I served dishes from the four traditions we were studying: pomegranates from the Greek legend of Hades and Persephone, humus and baklava from Egypt, pan de muertos from the Mexican Mayans, barmbrack from the Irish Celts. Barmbrack is a loaf of sweetbread with dried fruit baked with little trinkets inside. Each trinket means something and if you find a trinket in your slice, it prophesizes what you should expect in the next year. Mi'ita got the cloth, which means poverty. A coin means wealth, a button means that you'll never marry, a ring means you'll be the next to marry, etc. We also made jello red blood cells just to toss in some science.

We also made a full sized coffin out of cardboard just to toss in some fun.

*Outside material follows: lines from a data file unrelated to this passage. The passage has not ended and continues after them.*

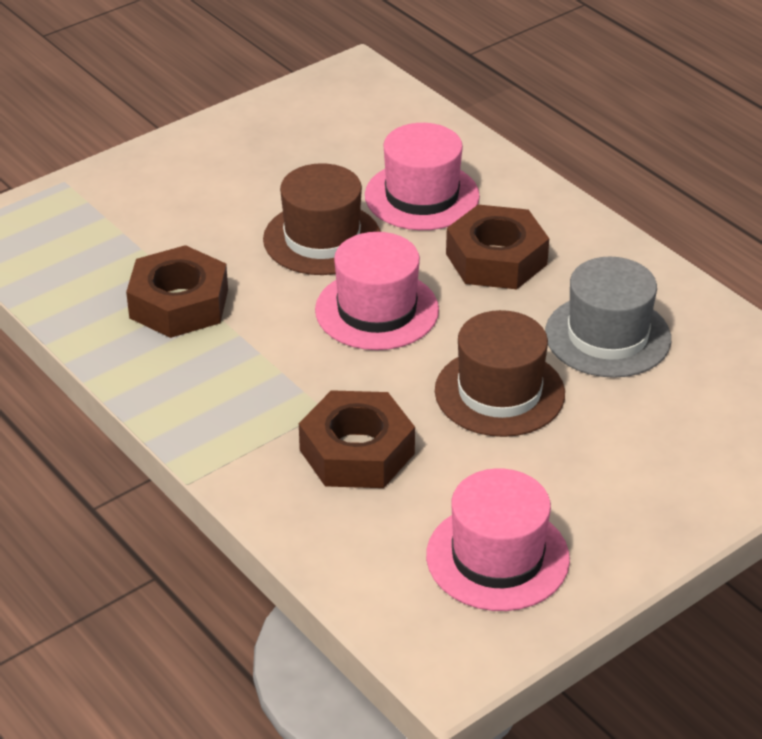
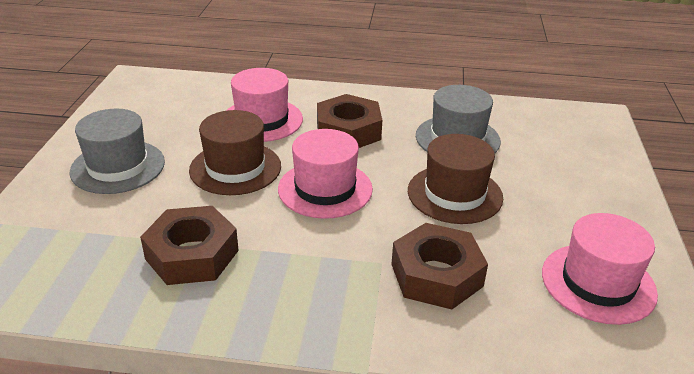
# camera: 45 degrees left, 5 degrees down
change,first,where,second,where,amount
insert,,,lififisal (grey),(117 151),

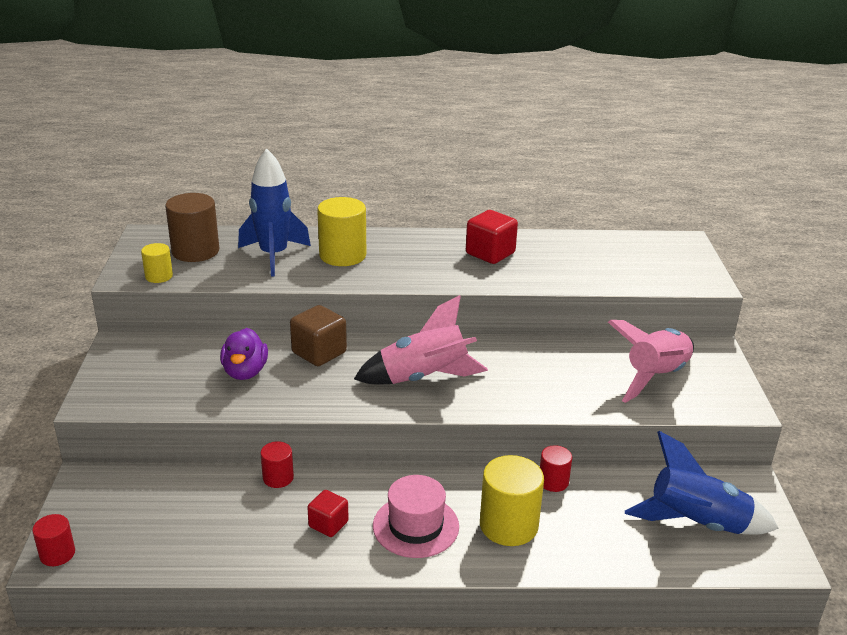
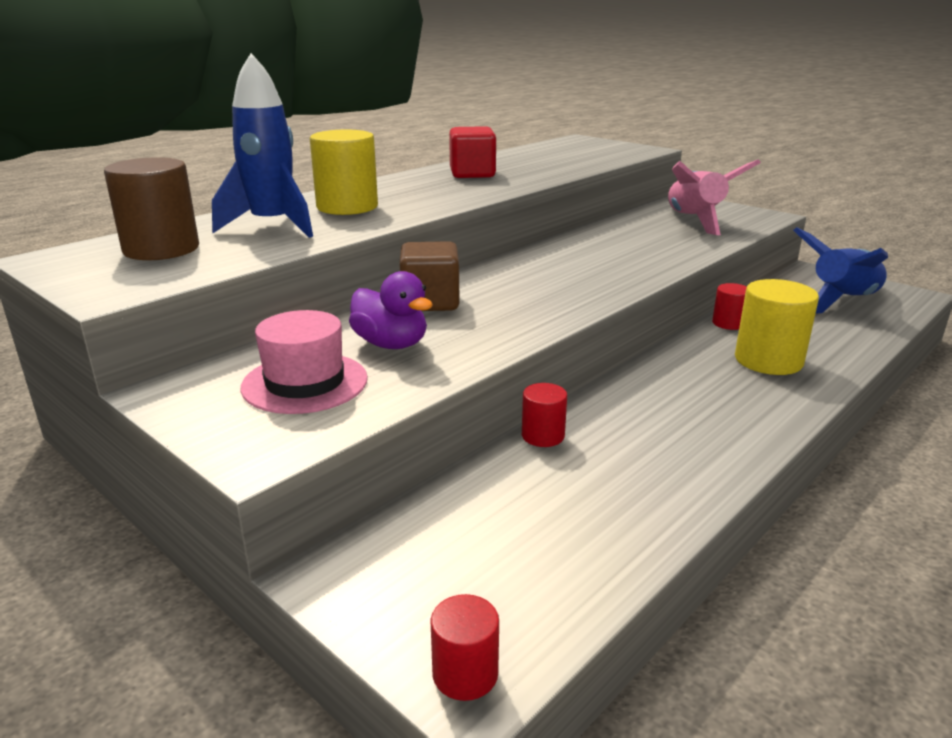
# camera: 45 degrees left, 5 degrees down
change,first,where,second,where,amount
delete,bivobo (yellow),(157 263),,,
delete,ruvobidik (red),(328 513),,,
delete,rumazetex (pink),(421 340),,,
move,lififisal (pink),(416 516),,(304 362),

Mi'ita had a great time at the party, as did all the other kids. I gave them a "quiz" at the end. I wrote up about 40 questions that our captions all over the house answered. We broke up into teams and each team had to go find out the answer to their question and then come back for another one. Mi'ita couldn't be on a team, since she knew all the answers, but she could assist by showing the teams where to find the answers. They did really well and enjoyed it! I thought it might bomb, but they kept coming back for more.

Unfortunately, trick-or-treating didn't go as well. Some kids stayed and trick-or-treated with us. Others went off to trick-or-treat with their families. Mi'ita was disappointed with who left and who stayed, nor could she agree with everyone else's consensus on where to go. So by 6:30 we left everyone else to their devices and came home with a teary girl. Too much sugar, too much party, too much stimulus, not enough flexibility.

Ah well. We accomplished what I wanted to accomplish: a huge amount of information about different cultures around the world, a taste of different foods, and fun.